Some are as distinguished as the Hotel de Talleyrand in historic and architectural terms. But since the 1998 Al Qaeda bombing of U.S. embassies in Kenya and Tanzania and in the wake of Sept. 11, 2001, many more have been deemed a security risk and will soon be replaced in an unprecedented wave of embassy building. The construction, estimated to cost $17 billion, is aimed, above all, at safeguarding the people who work in American diplomatic installations abroad.

More than 200 people died as a result of the embassy bombings in Kenya and Tanzania, including 12 U.S. diplomats.

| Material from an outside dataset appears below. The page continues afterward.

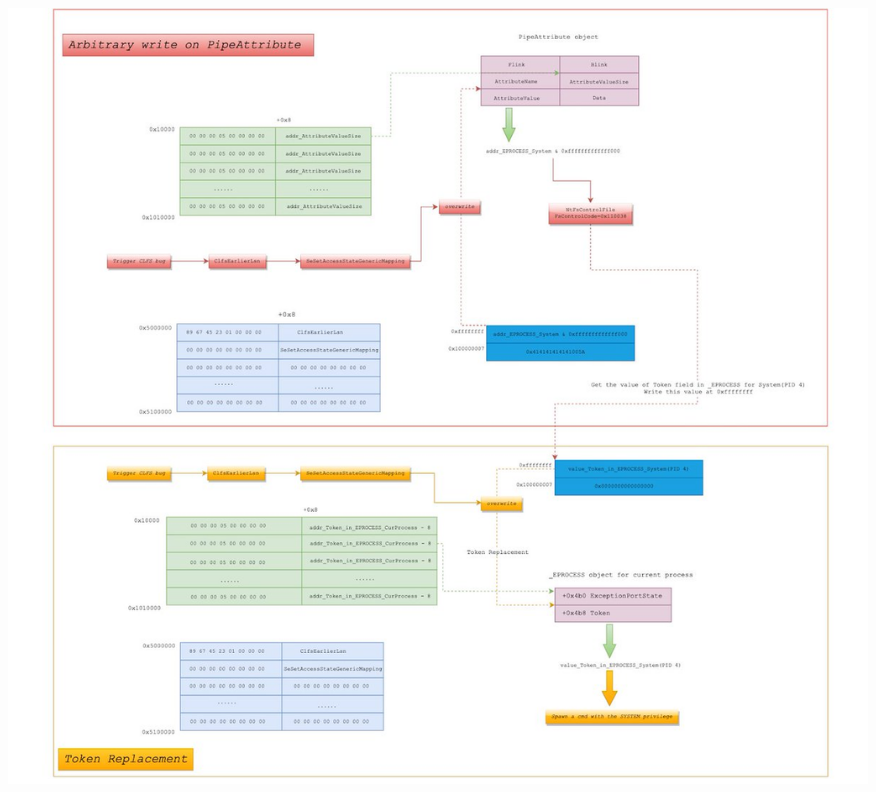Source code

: <td><img src="pictures/19d8ab1a555dfde63e179515b9ad2bb123b3bf140d661c0c483df9c02e59ad1d.jpg" alt="19d8ab1a555dfde63e179515b9ad2bb123b3bf140d661c0c483df9c02e59ad1d.jpg"></td>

The two attacks were hardly isolated incidents; embassies have become prime terrorist targets.

"Every year on Foreign Service Day in May, more names are added to the plaque at the U.S. State Department in Washington, commemorating members of the foreign service who have died in the line of duty," John M. Evans, U.S. ambassador to Armenia, said in a telephone interview.

His mission has just moved into one of the new embassies mandated by the 1999 Secure Embassy Construction and Counterterrorism Act. The State Department's Bureau of Overseas Buildings Operations, led by retired Maj. Gen. Charles E. Williams, recently completed 15 new embassy compounds in such countries as Turkey and Bulgaria; 39 others are being designed or constructed around the world; and contracts will soon be awarded for 13 more State Department facilities in foreign lands, which include embassies, consulates, office buildings and ambassadorial residences.

New or old, embassies generally are places of business, not museums or cultural centers open to casual inspection. Besides serving as the headquarters of U.S. diplomatic missions, they often house a variety of federal agencies such as the FBI and the Internal Revenue Service. Consular services, however -- which can be at an embassy or in a separate building -- are available to American citizens in case of such emergencies as a lost passport.